A neck amphora with broad lip, on short, slightly conical foot, of pale Corinthian clay decorated with paint that has fired red, reddish-brown and brown-black; the double handles in the shape of stylized horns moulded separately and applied obliquely just above the largest circumference.
Condition: a few minor chips, most of the paint worn off from about one sixth of the body on a section from the centre of one handle towards the back where the paint is somewhat faded.
Painted decoration: on the neck a meander between two strips of verticals with "double axes".
Similar strips border the main frieze which consists on either side of the pot of three metopes of concentric circles with centre stars, the four corners decorated with dot rosettes, the two lower ones linked by a line of dots.

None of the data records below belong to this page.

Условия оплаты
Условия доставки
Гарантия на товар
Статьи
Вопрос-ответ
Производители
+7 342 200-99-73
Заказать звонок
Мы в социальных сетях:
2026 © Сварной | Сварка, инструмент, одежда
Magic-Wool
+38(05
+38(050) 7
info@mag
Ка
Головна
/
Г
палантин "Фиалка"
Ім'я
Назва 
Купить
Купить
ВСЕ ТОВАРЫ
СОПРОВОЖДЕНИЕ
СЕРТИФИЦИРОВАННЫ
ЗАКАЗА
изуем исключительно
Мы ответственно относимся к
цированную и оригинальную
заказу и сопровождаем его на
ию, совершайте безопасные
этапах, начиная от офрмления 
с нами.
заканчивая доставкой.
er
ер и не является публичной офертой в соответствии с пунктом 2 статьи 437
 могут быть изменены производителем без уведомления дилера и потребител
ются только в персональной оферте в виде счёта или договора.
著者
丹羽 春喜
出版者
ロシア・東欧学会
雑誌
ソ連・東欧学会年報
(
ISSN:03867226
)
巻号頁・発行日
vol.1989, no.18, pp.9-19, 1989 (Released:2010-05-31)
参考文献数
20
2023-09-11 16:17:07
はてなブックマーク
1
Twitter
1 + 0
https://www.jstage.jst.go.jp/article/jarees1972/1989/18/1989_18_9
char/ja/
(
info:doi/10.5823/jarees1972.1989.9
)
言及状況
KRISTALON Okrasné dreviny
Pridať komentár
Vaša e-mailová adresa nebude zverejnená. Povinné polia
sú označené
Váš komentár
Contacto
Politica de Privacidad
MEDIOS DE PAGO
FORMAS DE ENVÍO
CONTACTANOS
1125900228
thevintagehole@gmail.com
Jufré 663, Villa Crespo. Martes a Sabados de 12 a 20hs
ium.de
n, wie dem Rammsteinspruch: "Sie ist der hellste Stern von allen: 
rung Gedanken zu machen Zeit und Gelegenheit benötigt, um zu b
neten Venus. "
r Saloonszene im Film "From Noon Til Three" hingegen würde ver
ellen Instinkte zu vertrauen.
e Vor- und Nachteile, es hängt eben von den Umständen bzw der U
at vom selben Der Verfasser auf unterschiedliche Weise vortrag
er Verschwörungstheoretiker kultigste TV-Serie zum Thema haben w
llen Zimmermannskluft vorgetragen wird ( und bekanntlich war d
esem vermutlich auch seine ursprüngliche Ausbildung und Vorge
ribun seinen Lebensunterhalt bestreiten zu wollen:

The divides are vertical triple lines with hatching.
Under the neck - a line of dots bordered by two lines; on the lower body down to the foot - reserved bands with double lines.
There is a very similar pot, though Attic, somewhat more sophisticated and less well turned, without such a broad lip and with lower body more elongated and slightly less spherical [1] .
1 Early Art in Greece. The Cycladic, Minoan, Mycenaean and Geometric Periods, 3000-700 B.C. Münzen & Medaillen A.G., Basel; André Emmerich Gallery, Inc. (New York, 1965), cat. no. 108, pp. 37, 38 ill.